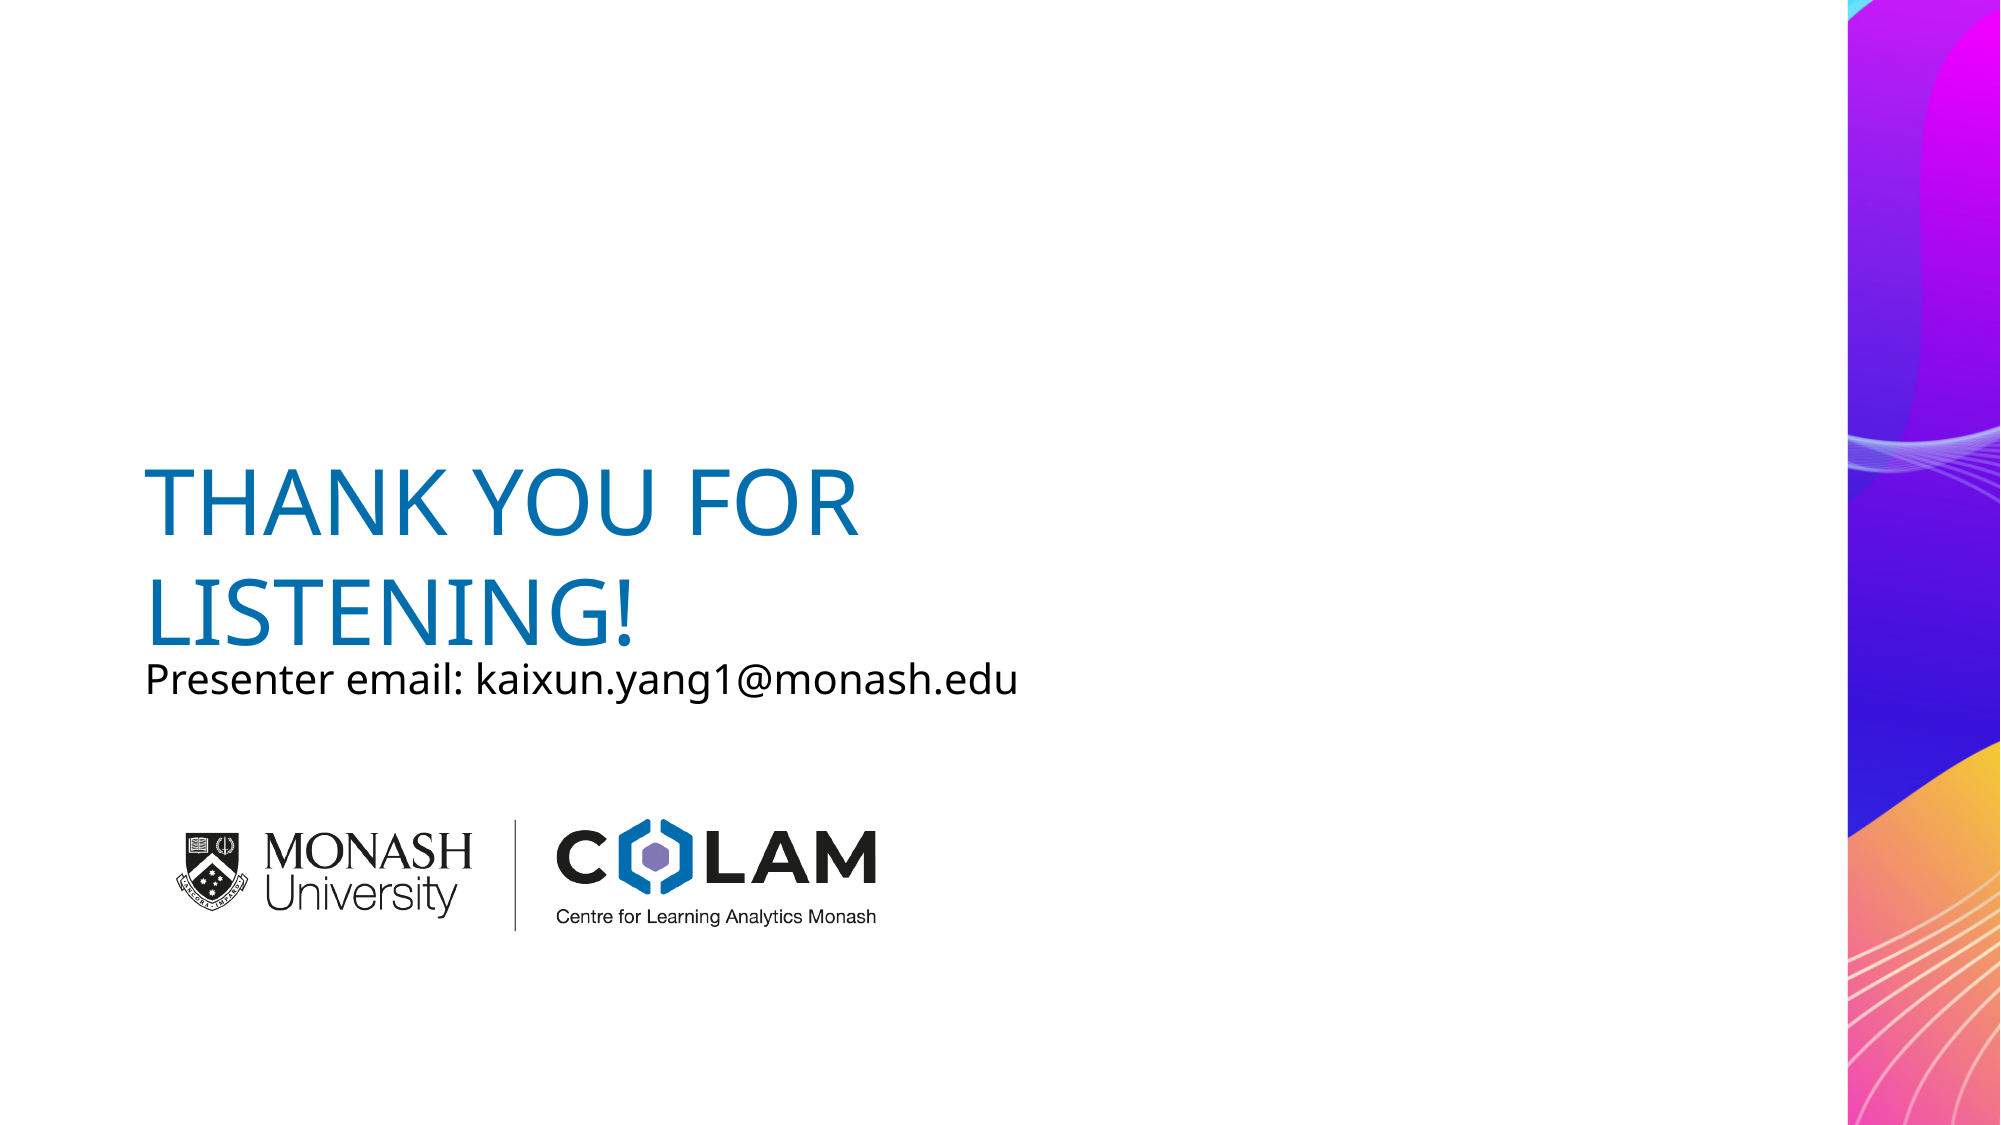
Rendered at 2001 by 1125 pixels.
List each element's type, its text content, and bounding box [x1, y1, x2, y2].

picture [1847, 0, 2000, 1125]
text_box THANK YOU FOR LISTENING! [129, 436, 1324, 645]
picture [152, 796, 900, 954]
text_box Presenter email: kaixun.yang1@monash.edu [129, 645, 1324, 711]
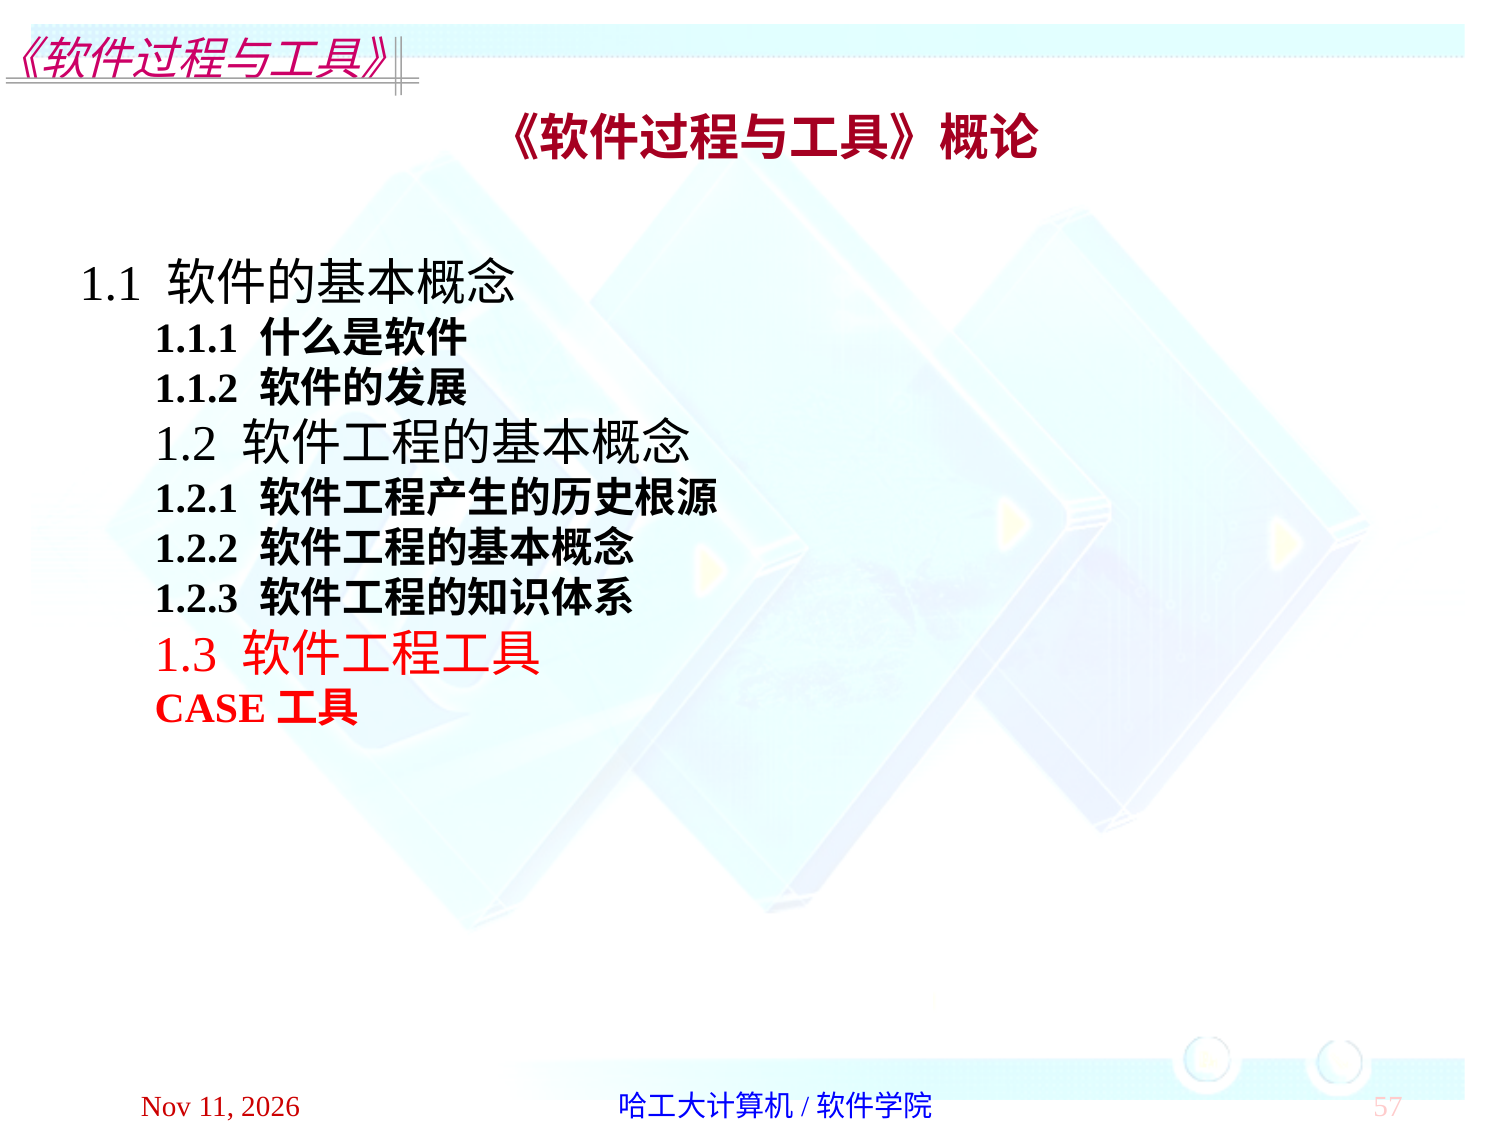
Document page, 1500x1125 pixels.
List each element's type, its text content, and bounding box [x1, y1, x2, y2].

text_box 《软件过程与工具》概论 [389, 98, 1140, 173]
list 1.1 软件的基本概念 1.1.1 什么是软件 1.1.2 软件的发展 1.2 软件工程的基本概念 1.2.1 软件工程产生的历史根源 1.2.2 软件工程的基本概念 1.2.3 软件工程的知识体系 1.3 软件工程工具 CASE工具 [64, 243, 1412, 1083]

Task description: Would you restate the listing word for word without its pictures?

Answer to the problem:
Rendered at 2001 by 1125 pixels.
List each element's type, its text content, and bounding box [x1, y1, x2, y2].

picture [1847, 0, 2000, 1125]
text_box THANK YOU FOR LISTENING! [129, 436, 1324, 645]
picture [152, 796, 900, 954]
text_box Presenter email: kaixun.yang1@monash.edu [129, 645, 1324, 711]
Document page, 1500x1125 pixels.
List each element's type, its text content, and bounding box [x1, y1, x2, y2].

text_box 《软件过程与工具》概论 [389, 98, 1140, 173]
list 1.1 软件的基本概念 1.1.1 什么是软件 1.1.2 软件的发展 1.2 软件工程的基本概念 1.2.1 软件工程产生的历史根源 1.2.2 软件工程的基本概念 1.2.3 软件工程的知识体系 1.3 软件工程工具 CASE工具 [64, 243, 1412, 1083]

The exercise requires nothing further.